Arvin hanya bisa diam memperhatikan Sandra yang sangat fokus kepada keringat-keringat yang berada di kepalanya. Degup jantung keduanya saling berdetak. Namun dengan cepat Arvin segera membuang wajahnya ke arah lain. Bukan karena gugup, tetapi Arvin takut mempunyai rasa lebih dengan kekasih kakaknya itu.
“Van, udah.”
“...”
“ARVAN!”
“Hah! Apa?” tanya Arvan mengusap dadanya kaget.
Sandra mengerucutkan bibirnya kesal. “Kamu tuh kenapa sih? Dari tadi aku lihatin kamu tuh nggak dengerin aku. Emang tembok disana lebih cantik ya dari aku?”
Arvin mendadak kehilangan kata-kata. Ia menggaruk tengkuknya yang tidak gatal sambil terus menggerutu kesal di dalam hatinya.
“Maaf Sand. Akhir-akhir ini aku selalu pusing. Karena itu aku nggak terlalu fokus kalau kamu nanya sama aku,” ucapnya berbohong.
Sandra menganggukkan kepalanya. Dengan perlahan kepadanya ia sandarkan di pundak Arvin, membuat lelaki itu yang tadinya tenang menjadi bimbang. Arvin hanya menatap lurus ke depan seperti patung.
“Van, kok nggak dielus-elus sih!”
Arvin mengerjap-ngerjapkan matanya. Dengan cepat tangannya beralih ke kepala Sandra. Mengusap kepalanya dengan lembut. Sandra tersenyum senang. Ia menenggelamkan wajahnya di dada bidang Arvin.
Deg.
Deg.
“Van, kamu punya riwayat jantung ya? Kok detak jantung kamu berasa banget?” tanya Sandra mengusap-usap dada bidang Arvin membuat lelaki itu tercengang dengan tingkahnya.

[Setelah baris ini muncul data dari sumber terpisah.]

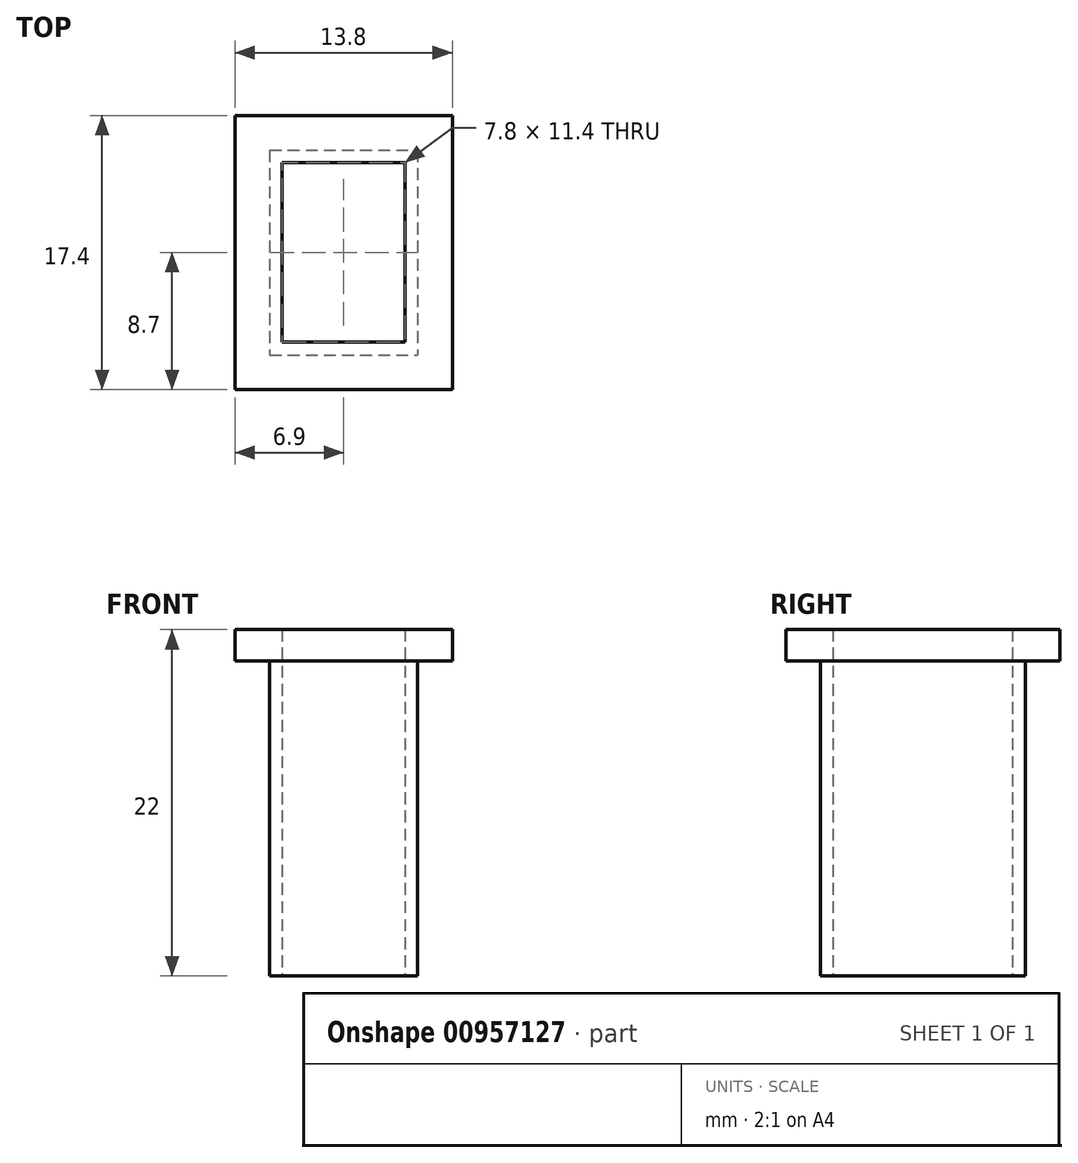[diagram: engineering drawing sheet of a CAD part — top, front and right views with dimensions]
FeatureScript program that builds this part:
annotation { "Feature Type Name" : "Feature", "Feature Type Description" : "" }
export const myFeature = defineFeature(function(context is Context, id is Id, definition is map)
    precondition{}
    {
        {
            var Q0;
            Q0=qCreatedBy(makeId("Top.planeOp"),FACE);
            var sketch = newSketch(context, id + "F0", { "sketchPlane" : qUnion([Q0])});
            skLineSegment(sketch, "E0.bottom", {"start": v(0, 0) * mm, "end": v(9.4, 0) * mm});
            skLineSegment(sketch, "E0.top", {"start": v(0, -13) * mm, "end": v(9.4, -13) * mm});
            skLineSegment(sketch, "E0.left", {"start": v(0, 0) * mm, "end": v(0, -13) * mm});
            skLineSegment(sketch, "E0.right", {"start": v(9.4, 0) * mm, "end": v(9.4, -13) * mm});
            skLineSegment(sketch, "E1.0", {"start": v(8.6, 0) * mm, "end": v(8.6, -13) * mm});
            skLineSegment(sketch, "E2.0", {"start": v(0, -12.2) * mm, "end": v(9.4, -12.2) * mm});
            skLineSegment(sketch, "E3.0", {"start": v(0.8, 0) * mm, "end": v(0.8, -13) * mm});
            skLineSegment(sketch, "E4.0", {"start": v(0, -0.8) * mm, "end": v(9.4, -0.8) * mm});
            skSolve(sketch);
        }
        {
            var Q0;
            {var subQ0=sQuery(id+"F0.wireOp",EDGE,"E0.left");var subQ1=sQuery(id+"F0.wireOp",EDGE,"E0.bottom");var subQ2=makeQuery(id+"F0.imprint","INTERSECT",VERTEX,{"derivedFrom":[subQ1,subQ0]});Q0=makeQuery(id+"F0.imprint","IMPRINT",FACE,{"disambiguationData":[TD([[makeQuery(id+"F0.imprint","IMPRINT",EDGE,{"disambiguationData":[TD([[subQ2,-1.0]])],"derivedFrom":subQ1}),-1.0]])]});}
            var Q1;
            {var subQ0=sQuery(id+"F0.wireOp",EDGE,"E2.0");var subQ1=sQuery(id+"F0.wireOp",EDGE,"E0.left");var subQ2=makeQuery(id+"F0.imprint","INTERSECT",VERTEX,{"derivedFrom":[subQ1,subQ0]});Q1=makeQuery(id+"F0.imprint","IMPRINT",FACE,{"disambiguationData":[TD([[makeQuery(id+"F0.imprint","IMPRINT",EDGE,{"disambiguationData":[TD([[subQ2,1.0]])],"derivedFrom":subQ1}),1.0]])]});}
            var Q2;
            {var subQ0=sQuery(id+"F0.wireOp",EDGE,"E0.left");var subQ1=sQuery(id+"F0.wireOp",EDGE,"E0.top");var subQ2=makeQuery(id+"F0.imprint","INTERSECT",VERTEX,{"derivedFrom":[subQ1,subQ0]});Q2=makeQuery(id+"F0.imprint","IMPRINT",FACE,{"disambiguationData":[TD([[makeQuery(id+"F0.imprint","IMPRINT",EDGE,{"disambiguationData":[TD([[subQ2,-1.0]])],"derivedFrom":subQ1}),1.0]])]});}
            var Q3;
            {var subQ0=sQuery(id+"F0.wireOp",EDGE,"E1.0");var subQ1=sQuery(id+"F0.wireOp",EDGE,"E0.top");var subQ2=makeQuery(id+"F0.imprint","INTERSECT",VERTEX,{"derivedFrom":[subQ1,subQ0]});Q3=makeQuery(id+"F0.imprint","IMPRINT",FACE,{"disambiguationData":[TD([[makeQuery(id+"F0.imprint","IMPRINT",EDGE,{"disambiguationData":[TD([[subQ2,1.0]])],"derivedFrom":subQ1}),1.0]])]});}
            var Q4;
            {var subQ0=sQuery(id+"F0.wireOp",EDGE,"E1.0");var subQ1=sQuery(id+"F0.wireOp",EDGE,"E0.bottom");var subQ2=makeQuery(id+"F0.imprint","INTERSECT",VERTEX,{"derivedFrom":[subQ1,subQ0]});Q4=makeQuery(id+"F0.imprint","IMPRINT",FACE,{"disambiguationData":[TD([[makeQuery(id+"F0.imprint","IMPRINT",EDGE,{"disambiguationData":[TD([[subQ2,1.0]])],"derivedFrom":subQ1}),-1.0]])]});}
            var Q5;
            {var subQ0=sQuery(id+"F0.wireOp",EDGE,"E0.right");var subQ1=sQuery(id+"F0.wireOp",EDGE,"E0.bottom");var subQ2=makeQuery(id+"F0.imprint","INTERSECT",VERTEX,{"derivedFrom":[subQ1,subQ0]});Q5=makeQuery(id+"F0.imprint","IMPRINT",FACE,{"disambiguationData":[TD([[makeQuery(id+"F0.imprint","IMPRINT",EDGE,{"disambiguationData":[TD([[subQ2,1.0]])],"derivedFrom":subQ1}),-1.0]])]});}
            var Q6;
            {var subQ0=sQuery(id+"F0.wireOp",EDGE,"E2.0");var subQ1=sQuery(id+"F0.wireOp",EDGE,"E0.right");var subQ2=makeQuery(id+"F0.imprint","INTERSECT",VERTEX,{"derivedFrom":[subQ1,subQ0]});Q6=makeQuery(id+"F0.imprint","IMPRINT",FACE,{"disambiguationData":[TD([[makeQuery(id+"F0.imprint","IMPRINT",EDGE,{"disambiguationData":[TD([[subQ2,1.0]])],"derivedFrom":subQ1}),-1.0]])]});}
            var Q7;
            {var subQ0=sQuery(id+"F0.wireOp",EDGE,"E0.right");var subQ1=sQuery(id+"F0.wireOp",EDGE,"E0.top");var subQ2=makeQuery(id+"F0.imprint","INTERSECT",VERTEX,{"derivedFrom":[subQ1,subQ0]});Q7=makeQuery(id+"F0.imprint","IMPRINT",FACE,{"disambiguationData":[TD([[makeQuery(id+"F0.imprint","IMPRINT",EDGE,{"disambiguationData":[TD([[subQ2,1.0]])],"derivedFrom":subQ1}),1.0]])]});}
            extrude(context, id + "F1", {"entities" : qUnion([Q0, Q1, Q2, Q3, Q4, Q5, Q6, Q7]), "depth" : 20 * mm, "offsetDistance" : 25 * mm});
        }
        {
            var Q0;
            Q0=makeQuery(id+"F1.opExtrude","CAP_FACE",FACE,{"disambiguationData":[OSD([sQuery(id+"F0.wireOp",EDGE,"E0.bottom"),sQuery(id+"F0.wireOp",EDGE,"E0.top"),sQuery(id+"F0.wireOp",EDGE,"E0.left"),sQuery(id+"F0.wireOp",EDGE,"E0.right"),sQuery(id+"F0.wireOp",EDGE,"E1.0"),sQuery(id+"F0.wireOp",EDGE,"E2.0"),sQuery(id+"F0.wireOp",EDGE,"E3.0"),sQuery(id+"F0.wireOp",EDGE,"E4.0")])],"isStart":false});
            var sketch = newSketch(context, id + "F2", { "sketchPlane" : qUnion([Q0])});
            skLineSegment(sketch, "E5.bottom", {"start": v(0.8, -0.8) * mm, "end": v(8.6, -0.8) * mm});
            skLineSegment(sketch, "E5.top", {"start": v(0.8, -12.2) * mm, "end": v(8.6, -12.2) * mm});
            skLineSegment(sketch, "E5.left", {"start": v(0.8, -0.8) * mm, "end": v(0.8, -12.2) * mm});
            skLineSegment(sketch, "E5.right", {"start": v(8.6, -0.8) * mm, "end": v(8.6, -12.2) * mm});
            skLineSegment(sketch, "E6.0", {"start": v(-2.2, 2.2) * mm, "end": v(-2.2, -15.2) * mm});
            skLineSegment(sketch, "E6.1", {"start": v(-2.2, 2.2) * mm, "end": v(11.6, 2.2) * mm});
            skLineSegment(sketch, "E6.2", {"start": v(11.6, 2.2) * mm, "end": v(11.6, -15.2) * mm});
            skLineSegment(sketch, "E6.3", {"start": v(-2.2, -15.2) * mm, "end": v(11.6, -15.2) * mm});
            skSolve(sketch);
        }
        {
            var Q0;
            Q0=makeQuery(id+"F2.imprint","IMPRINT",FACE,{"disambiguationData":[TD([[makeQuery(id+"F2.imprint","IMPRINT",EDGE,{"derivedFrom":sQuery(id+"F2.wireOp",EDGE,"E6.0")}),1.0]])]});
            var Q1;
            Q1=makeQuery(id+"F2.imprint","IMPRINT",FACE,{"disambiguationData":[TD([[makeQuery(id+"F2.imprint","IMPRINT",EDGE,{"derivedFrom":sQuery(id+"F2.wireOp",EDGE,"E5.bottom")}),1.0]])]});
            extrude(context, id + "F3", {"entities" : qUnion([Q0, Q1]), "operationType" : NewBodyOperationType.ADD, "depth" : 2 * mm, "offsetDistance" : 25 * mm});
        }
    });
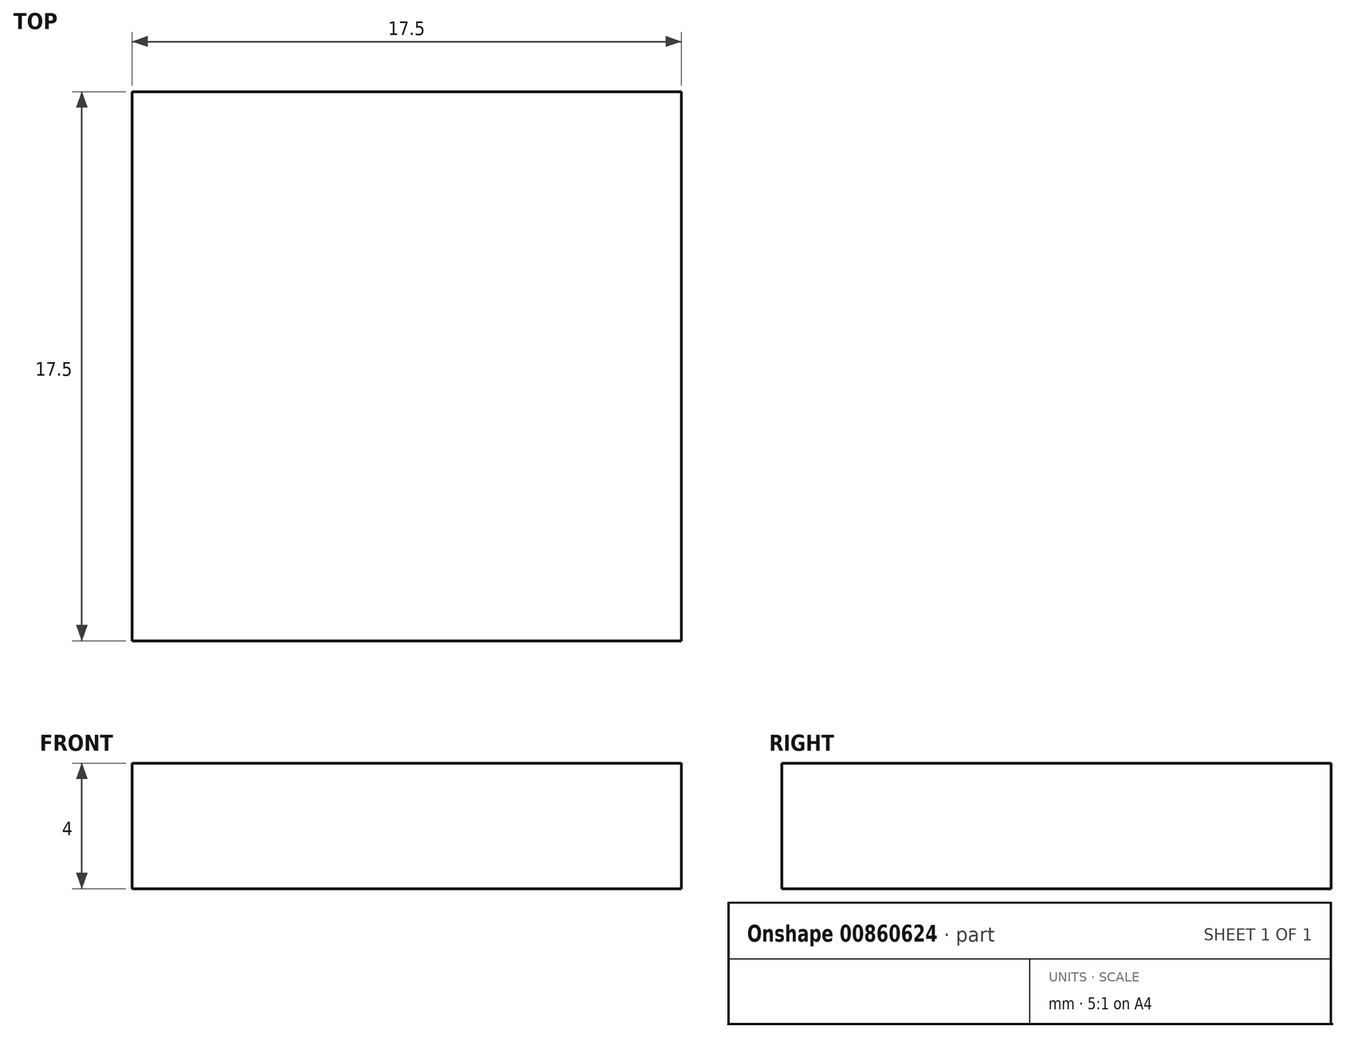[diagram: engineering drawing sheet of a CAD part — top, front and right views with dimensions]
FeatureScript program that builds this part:
annotation { "Feature Type Name" : "Feature", "Feature Type Description" : "" }
export const myFeature = defineFeature(function(context is Context, id is Id, definition is map)
    precondition{}
    {
        {
            var Q0;
            Q0=qCreatedBy(makeId("Right.planeOp"),FACE);
            var sketch = newSketch(context, id + "F0", { "sketchPlane" : qUnion([Q0])});
            skLineSegment(sketch, "E0.bottom", {"start": v(0, 0) * mm, "end": v(17.5, 0) * mm});
            skLineSegment(sketch, "E0.top", {"start": v(0, 4) * mm, "end": v(17.5, 4) * mm});
            skLineSegment(sketch, "E0.left", {"start": v(0, 0) * mm, "end": v(0, 4) * mm});
            skLineSegment(sketch, "E0.right", {"start": v(17.5, 0) * mm, "end": v(17.5, 4) * mm});
            skSolve(sketch);
        }
        {
            var Q0;
            Q0 = qSketchRegion(id + "F0", true);
            extrude(context, id + "F1", {"entities" : qUnion([Q0]), "depth" : 17.5 * mm, "offsetDistance" : 25 * mm});
        }
    });
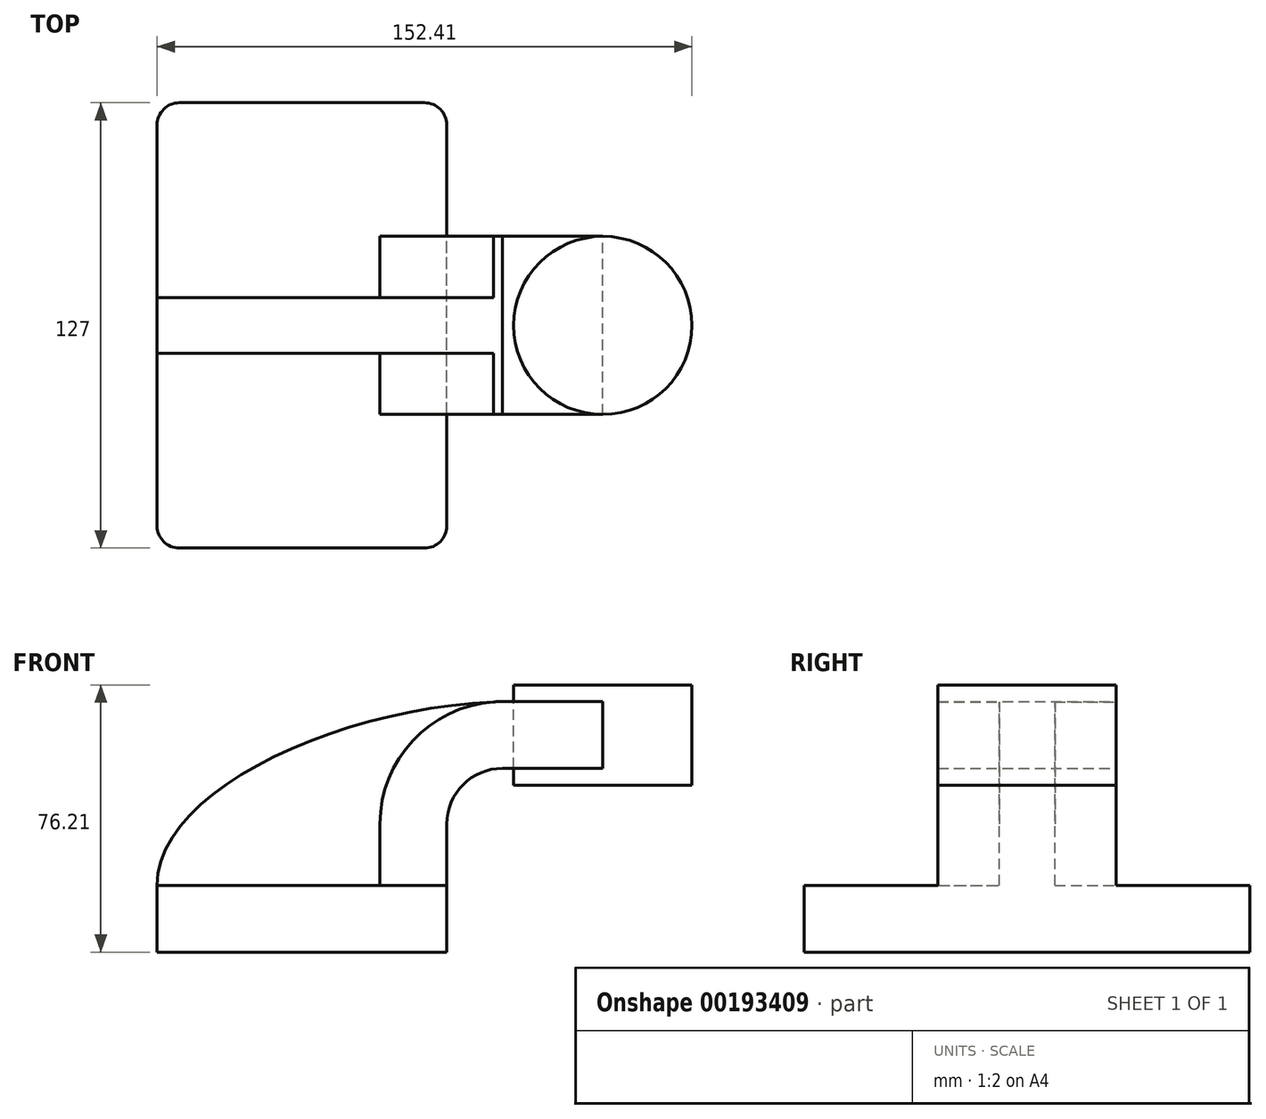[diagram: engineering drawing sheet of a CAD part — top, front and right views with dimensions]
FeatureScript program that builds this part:
annotation { "Feature Type Name" : "Feature", "Feature Type Description" : "" }
export const myFeature = defineFeature(function(context is Context, id is Id, definition is map)
    precondition{}
    {
        {
            var Q0;
            Q0=qCreatedBy(makeId("Front.planeOp"),FACE);
            var sketch = newSketch(context, id + "F0", { "sketchPlane" : qUnion([Q0])});
            skLineSegment(sketch, "E0.bottom", {"start": v(-41.28, 9.52) * mm, "end": v(41.27, 9.53) * mm});
            skLineSegment(sketch, "E0.top", {"start": v(-41.28, -9.53) * mm, "end": v(41.28, -9.53) * mm});
            skLineSegment(sketch, "E0.left", {"start": v(-41.28, 9.52) * mm, "end": v(-41.28, -9.53) * mm});
            skLineSegment(sketch, "E0.right", {"start": v(41.27, 9.53) * mm, "end": v(41.28, -9.52) * mm});
            skPoint(sketch, "E0.middle", {"position": v(0, 0) * mm});
            skLineSegment(sketch, "E1.bottom", {"start": v(60.33, 38.1) * mm, "end": v(111.13, 38.1) * mm});
            skLineSegment(sketch, "E1.top", {"start": v(60.33, 66.67) * mm, "end": v(111.13, 66.67) * mm});
            skLineSegment(sketch, "E1.left", {"start": v(60.33, 38.1) * mm, "end": v(60.33, 66.67) * mm});
            skLineSegment(sketch, "E1.right", {"start": v(111.13, 38.1) * mm, "end": v(111.13, 66.67) * mm});
            skPoint(sketch, "E1.middle", {"position": v(85.73, 52.39) * mm});
            skLineSegment(sketch, "E2", {"start": v(41.27, 9.53) * mm, "end": v(41.27, 27) * mm});
            skArc(sketch, "E3", {"start": v(41.27, 27) * mm, "mid": v(45.92, 38.23) * mm, "end": v(57.15, 42.88) * mm});
            skLineSegment(sketch, "E4", {"start": v(57.15, 42.88) * mm, "end": v(85.73, 42.88) * mm});
            skLineSegment(sketch, "E5.0", {"start": v(57.15, 61.93) * mm, "end": v(85.73, 61.93) * mm});
            skArc(sketch, "E5.1", {"start": v(22.22, 27) * mm, "mid": v(32.45, 51.7) * mm, "end": v(57.15, 61.93) * mm});
            skLineSegment(sketch, "E5.2", {"start": v(22.22, 9.53) * mm, "end": v(22.22, 27) * mm});
            skFitSpline(sketch, "E6", {"points": [v(-41.28, 9.53) * mm, v(57.15, 61.93) * mm], "startDerivative": vector(-0.32, 81.64) * mm, "endDerivative": vector(138.51, 3.77) * mm});
            skLineSegment(sketch, "E7", {"start": v(85.73, 61.93) * mm, "end": v(85.73, 42.88) * mm});
            skLineSegment(sketch, "E8", {"start": v(85.72, 61.93) * mm, "end": v(85.72, 66.67) * mm});
            skLineSegment(sketch, "E9", {"start": v(85.73, 66.67) * mm, "end": v(85.73, 38.1) * mm});
            skLineSegment(sketch, "E10", {"start": v(85.72, 38.1) * mm, "end": v(85.72, 42.88) * mm});
            skSolve(sketch);
        }
        {
            var Q0;
            Q0=makeQuery(id+"F0.imprint","IMPRINT",FACE,{"disambiguationData":[TD([[makeQuery(id+"F0.imprint","IMPRINT",EDGE,{"derivedFrom":sQuery(id+"F0.wireOp",EDGE,"E0.top")}),1.0]])]});
            extrude(context, id + "F1", {"entities" : qUnion([Q0]), "endBound" : BoundingType.SYMMETRIC, "depth" : 127 * mm});
        }
        {
            var Q0;
            {var subQ1=sQuery(id+"F0.wireOp",EDGE,"E2");Q0=makeQuery(id+"F0.imprint","IMPRINT",FACE,{"disambiguationData":[TD([[makeQuery(id+"F0.imprint","IMPRINT",EDGE,{"derivedFrom":subQ1}),1.0]])]});}
            var Q1;
            {var subQ5=sQuery(id+"F0.wireOp",EDGE,"E7");Q1=makeQuery(id+"F0.imprint","IMPRINT",FACE,{"disambiguationData":[TD([[makeQuery(id+"F0.imprint","IMPRINT",EDGE,{"derivedFrom":subQ5}),-1.0]])]});}
            var Q2;
            {var subQ0=sQuery(id+"F0.wireOp",EDGE,"E4");var subQ1=sQuery(id+"F0.wireOp",EDGE,"E1.left");var subQ2=makeQuery(id+"F0.imprint","INTERSECT",VERTEX,{"derivedFrom":[subQ1,subQ0]});Q2=makeQuery(id+"F0.imprint","IMPRINT",FACE,{"disambiguationData":[TD([[makeQuery(id+"F0.imprint","IMPRINT",EDGE,{"disambiguationData":[TD([[subQ2,-1.0]])],"derivedFrom":subQ1}),-1.0]])]});}
            extrude(context, id + "F2", {"entities" : qUnion([Q0, Q1, Q2]), "operationType" : NewBodyOperationType.ADD, "endBound" : BoundingType.SYMMETRIC, "depth" : 50.8 * mm});
        }
        {
            var Q0;
            {var subQ3=sQuery(id+"F0.wireOp",EDGE,"E5.2");Q0=makeQuery(id+"F0.imprint","IMPRINT",FACE,{"disambiguationData":[TD([[makeQuery(id+"F0.imprint","IMPRINT",EDGE,{"derivedFrom":subQ3}),1.0]])]});}
            extrude(context, id + "F3", {"entities" : qUnion([Q0]), "operationType" : NewBodyOperationType.ADD, "endBound" : BoundingType.SYMMETRIC, "depth" : 15.88 * mm});
        }
        {
            var Q0;
            {var subQ0=sQuery(id+"F0.wireOp",EDGE,"E1.right");Q0=makeQuery(id+"F0.imprint","IMPRINT",FACE,{"disambiguationData":[TD([[makeQuery(id+"F0.imprint","IMPRINT",EDGE,{"derivedFrom":subQ0}),1.0]])]});}
            var Q1;
            Q1=sQuery(id+"F0.wireOp",EDGE,"E7");
            revolve(context, id + "F4", {"entities" : qUnion([Q0]), "axis" : qUnion([Q1]), "revolveType" : RevolveType.FULL});
        }
        {
            var Q0;
            Q0=makeQuery(id+"F1.opExtrude","CAP_EDGE",EDGE,{"disambiguationData":[OSD([sQuery(id+"F0.wireOp",EDGE,"E0.right")])],"isStart":false});
            var Q1;
            Q1=makeQuery(id+"F1.opExtrude","CAP_EDGE",EDGE,{"disambiguationData":[OSD([sQuery(id+"F0.wireOp",EDGE,"E0.left")])],"isStart":false});
            var Q2;
            Q2=makeQuery(id+"F1.opExtrude","CAP_EDGE",EDGE,{"disambiguationData":[OSD([sQuery(id+"F0.wireOp",EDGE,"E0.left")])],"isStart":true});
            var Q3;
            Q3=makeQuery(id+"F1.opExtrude","CAP_EDGE",EDGE,{"disambiguationData":[OSD([sQuery(id+"F0.wireOp",EDGE,"E0.right")])],"isStart":true});
            fillet(context, id + "F5", {"entities" : qUnion([Q0, Q1, Q2, Q3]), "radius" : 6.35 * mm, "tangentPropagation" : true, "allowEdgeOverflow" : false});
        }
    });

Mereka berdua saling tatap satu sama lain. Arvin mengepalkan tangannya kuat-kuat, berharap tangan Sandra yang nakal itu diturunkan dari dada bidangnya.
“Sand, j--jangan gini-----.”
Brakh!
“AAAAA!!!”
-----------------------------TBC
^_^
![](https://img.wattpad.com/cover/264500586-288-k229183.jpg)
KAMU SEDANG MEMBACA
ARVIN [SELESAI]
Fiksi RemajaArvin Fatnon Mixcel. Tidak pernah ia bayangkan jika harus menjalani hidup serumit itu. Pada usianya yang terbilang masih muda itu harus bertunangan bahkan menikah dengan Sandra, yang notabenenya pacar kakaknya. Arvan menitipkan Sandra kepadanya buka...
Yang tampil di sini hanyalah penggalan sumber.